TASK DESCRIPTION
List each line of the data in which the string "Staff" appears.

EXERCISE DATA

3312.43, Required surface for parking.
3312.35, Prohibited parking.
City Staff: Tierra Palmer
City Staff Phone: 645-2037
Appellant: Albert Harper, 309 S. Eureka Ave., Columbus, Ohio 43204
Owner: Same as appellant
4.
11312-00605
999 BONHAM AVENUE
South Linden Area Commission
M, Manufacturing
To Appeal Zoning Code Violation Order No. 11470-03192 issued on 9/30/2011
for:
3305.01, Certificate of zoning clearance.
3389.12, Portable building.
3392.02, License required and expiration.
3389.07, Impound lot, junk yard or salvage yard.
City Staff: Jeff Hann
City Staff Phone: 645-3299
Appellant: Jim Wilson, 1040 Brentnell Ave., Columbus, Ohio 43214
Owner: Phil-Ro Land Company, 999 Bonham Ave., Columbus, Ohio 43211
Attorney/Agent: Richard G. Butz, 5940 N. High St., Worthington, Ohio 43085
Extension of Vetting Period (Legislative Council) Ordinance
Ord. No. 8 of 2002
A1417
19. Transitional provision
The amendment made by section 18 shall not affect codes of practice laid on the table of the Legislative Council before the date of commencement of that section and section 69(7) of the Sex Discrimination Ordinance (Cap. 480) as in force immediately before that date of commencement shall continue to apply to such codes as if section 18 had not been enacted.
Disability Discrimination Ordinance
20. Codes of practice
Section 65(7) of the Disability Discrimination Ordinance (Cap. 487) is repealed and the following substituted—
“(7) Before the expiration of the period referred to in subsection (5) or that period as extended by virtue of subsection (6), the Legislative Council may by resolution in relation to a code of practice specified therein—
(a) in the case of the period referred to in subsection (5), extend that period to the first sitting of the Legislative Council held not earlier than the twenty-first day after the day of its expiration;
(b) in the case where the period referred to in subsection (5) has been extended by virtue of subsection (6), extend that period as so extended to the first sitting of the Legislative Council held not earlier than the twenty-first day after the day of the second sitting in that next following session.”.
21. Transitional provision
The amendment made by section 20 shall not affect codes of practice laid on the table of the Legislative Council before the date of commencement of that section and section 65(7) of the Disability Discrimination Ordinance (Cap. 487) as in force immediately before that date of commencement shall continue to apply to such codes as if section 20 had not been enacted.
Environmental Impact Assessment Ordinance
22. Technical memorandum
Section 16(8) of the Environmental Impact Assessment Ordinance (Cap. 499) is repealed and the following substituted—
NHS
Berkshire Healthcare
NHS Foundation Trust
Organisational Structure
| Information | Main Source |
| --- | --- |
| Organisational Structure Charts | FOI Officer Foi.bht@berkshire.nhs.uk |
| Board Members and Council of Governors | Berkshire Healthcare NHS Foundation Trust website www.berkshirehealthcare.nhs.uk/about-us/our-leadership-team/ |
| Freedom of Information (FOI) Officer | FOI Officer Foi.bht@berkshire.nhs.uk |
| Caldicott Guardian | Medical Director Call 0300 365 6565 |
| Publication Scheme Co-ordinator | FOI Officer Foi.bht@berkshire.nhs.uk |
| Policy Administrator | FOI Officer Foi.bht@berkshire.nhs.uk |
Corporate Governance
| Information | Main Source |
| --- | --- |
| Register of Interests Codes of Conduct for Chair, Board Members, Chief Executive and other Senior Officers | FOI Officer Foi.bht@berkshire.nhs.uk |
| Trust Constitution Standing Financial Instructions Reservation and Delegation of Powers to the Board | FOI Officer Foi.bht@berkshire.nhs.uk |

SOLUTION BELOW
City Staff: Tierra Palmer
City Staff Phone: 645-2037
City Staff: Jeff Hann
City Staff Phone: 645-3299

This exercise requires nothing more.